Is our planet alone in its ability to host life? So far, it’s unique in the Solar System, which is dominated by apparently lifeless bodies, but it may not be unique in the universe. Astronomers have long speculated about the presence of extraterrestrial life elsewhere in the cosmos, but thanks to two planet-searching projects — ESO’s HARPS project and NASA’s Kepler mission — they are closer than ever to finding suitable candidate hosts orbiting other stars. Teams for both have announced intriguing discoveries in the last year, the latest of which includes detection by HARPS of a planet that is only 3.6 times the mass of Earth.
While Kepler is a space-based mission that searches for planetary transits — planets periodically passing in front of their host stars — HARPS (High Accuracy Radial velocity Planet Searcher) is part of the land-based La Silla telescope located in the Atacama Desert of Chile. The HARPS spectrograph looks for periodic shifts in the light from stars, tell-tale signs of gravitational tugs by orbiting planets. Most of the planets discovered by Kepler are orbiting distant stars; the planets discovered by HARPS, however, are orbiting nearby stars, and will be much easier to observe in follow-up projects to detect, for instance, spectral signs of water and other substances necessary for life as we know it.

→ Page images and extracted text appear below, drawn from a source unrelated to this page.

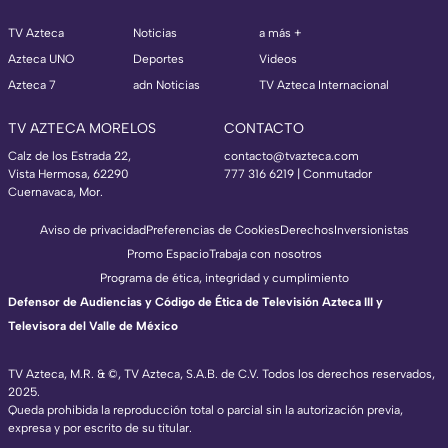
TV Azteca
Noticias
a más +
Azteca UNO
Deportes
Videos
Azteca 7
adn Noticias
TV Azteca Internacional
TV AZTECA MORELOS
CONTACTO
Calz de los Estrada 22,
contacto@tvazteca.com
Vista Hermosa, 62290
777 316 6219 | Conmutador
Cuernavaca, Mor.
Aviso de privacidad
Preferencias de Cookies
Derechos
Inversionistas
Promo Espacio
Trabaja con nosotros
Programa de ética, integridad y cumplimiento
Defensor de Audiencias y Código de Ética de Televisión Azteca III y
Televisora del Valle de México
TV Azteca, M.R. & ©, TV Azteca, S.A.B. de C.V. Todos los derechos reservados,
2025.
Queda prohibida la reproducción total o parcial sin la autorización previa,
expresa y por escrito de su titular.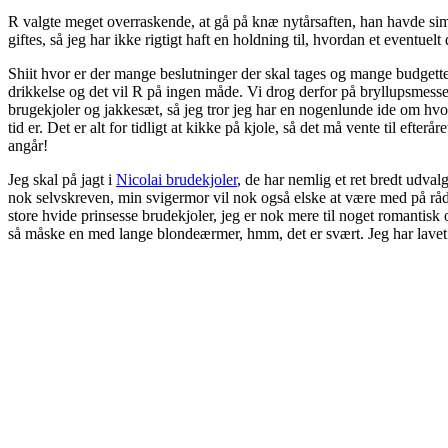
R valgte meget overraskende, at gå på knæ nytårsaften, han havde simpel
giftes, så jeg har ikke rigtigt haft en holdning til, hvordan et eventu
Shiit hvor er der mange beslutninger der skal tages og mange budgette
drikkelse og det vil R på ingen måde. Vi drog derfor på bryllupsmesse 
brugekjoler og jakkesæt, så jeg tror jeg har en nogenlunde ide om hvord
tid er. Det er alt for tidligt at kikke på kjole, så det må vente til eft
angår!
Jeg skal på jagt i
Nicolai brudekjoler
, de har nemlig et ret bredt udva
nok selvskreven, min svigermor vil nok også elske at være med på råd,
store hvide prinsesse brudekjoler, jeg er nok mere til noget romantisk o
så måske en med lange blondeærmer, hmm, det er svært. Jeg har lavet en 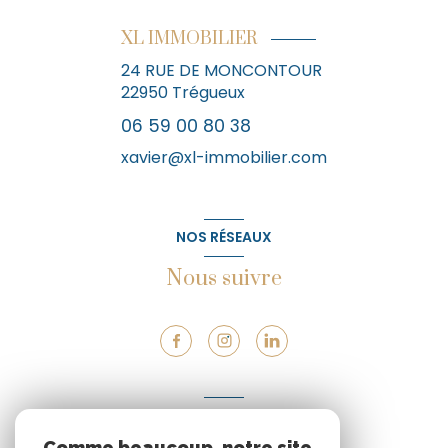
XL IMMOBILIER
24 RUE DE MONCONTOUR
22950
Trégueux
06 59 00 80 38
xavier@xl-immobilier.com
NOS RÉSEAUX
Nous suivre
VOTRE ESPACE
Comme beaucoup, notre site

The HARPS team at ESO recently announced the discovery of 50 new extra-solar planets, or exoplanets, including 16 planets designated as “Super-Earths.” A Super-Earth is a planet 2-10 times the mass of the Earth, but not necessarily rocky in composition; such planets could also be gas dwarfs without any discernible solid surface. One of the recently-discovered Super-Earths, designated HD 85512 b, is a rocky planet located just within the habitable zone around its parent star. The habitable zone is the orbital proximity to a parent star that allows the presence of liquid water on a planet’s surface. The holy grail, as it were, of planet searches is an Earth-like planet with the presence of liquid water — the essential ingredient for life as we know it. The mass of HD 85512 b is tantalizingly close to that of Earth — about 3.6 times greater. Professor Dimitar Sasselov, an astronomer at Harvard University (and the scientist who coined the term “Super-Earth”), speculates that such planets may be even better suited for life than our own Earth due to increased tectonic activity and stable rotation.
Astronomers point out that the frequency of exoplanet discoveries is increasing, and we seem to be on the verge of discovering that the universe is awash in potential hosts for life. So what does all this mean for Christians? Personally, I do not rely on the uniqueness of Earth to bolster my belief in a Creator. It may well be that many planets suitable for advanced life exist elsewhere in the universe, and such planets and life would be part of God’s purpose, as the many different continents and the variety of life on Earth are undoubtedly part of God’s purpose. Furthermore, the existence of many potentially life-supporting planets in the vast universe in no way diminishes the power of the fine-tuning argument, which says that the many physical constants and parameters that permit the existence of life as we know it — nearly 100 characteristics as identified by Hugh Ross — are so finely tuned that even the ostensibly atheist astrophysicist, Fred Hoyle, concluded “the universe looks like a put-up job.”